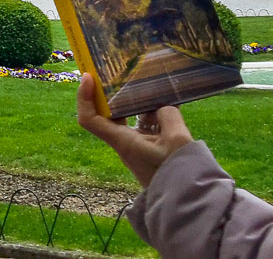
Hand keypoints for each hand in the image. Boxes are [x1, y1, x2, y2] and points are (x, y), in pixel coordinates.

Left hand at [76, 73, 193, 187]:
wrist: (188, 202)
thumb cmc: (178, 173)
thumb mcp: (177, 139)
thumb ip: (168, 115)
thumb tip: (163, 106)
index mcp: (122, 141)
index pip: (89, 119)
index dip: (84, 96)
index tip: (89, 77)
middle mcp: (124, 142)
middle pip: (109, 112)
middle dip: (112, 91)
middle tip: (117, 70)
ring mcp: (137, 145)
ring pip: (131, 116)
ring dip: (137, 100)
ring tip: (147, 79)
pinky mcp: (151, 149)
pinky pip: (147, 125)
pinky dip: (154, 112)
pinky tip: (168, 101)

++++++++++++++++++++

## ACTIVITY
Please find every line in the records that contains the word "hand", and copy it out.

## YOUR SOLUTION
Hand keypoints for each hand in the image. Boxes are [x1, y1, x2, y2] and points are (x, y), in pixel coordinates.
Left hand at [76, 73, 193, 187]:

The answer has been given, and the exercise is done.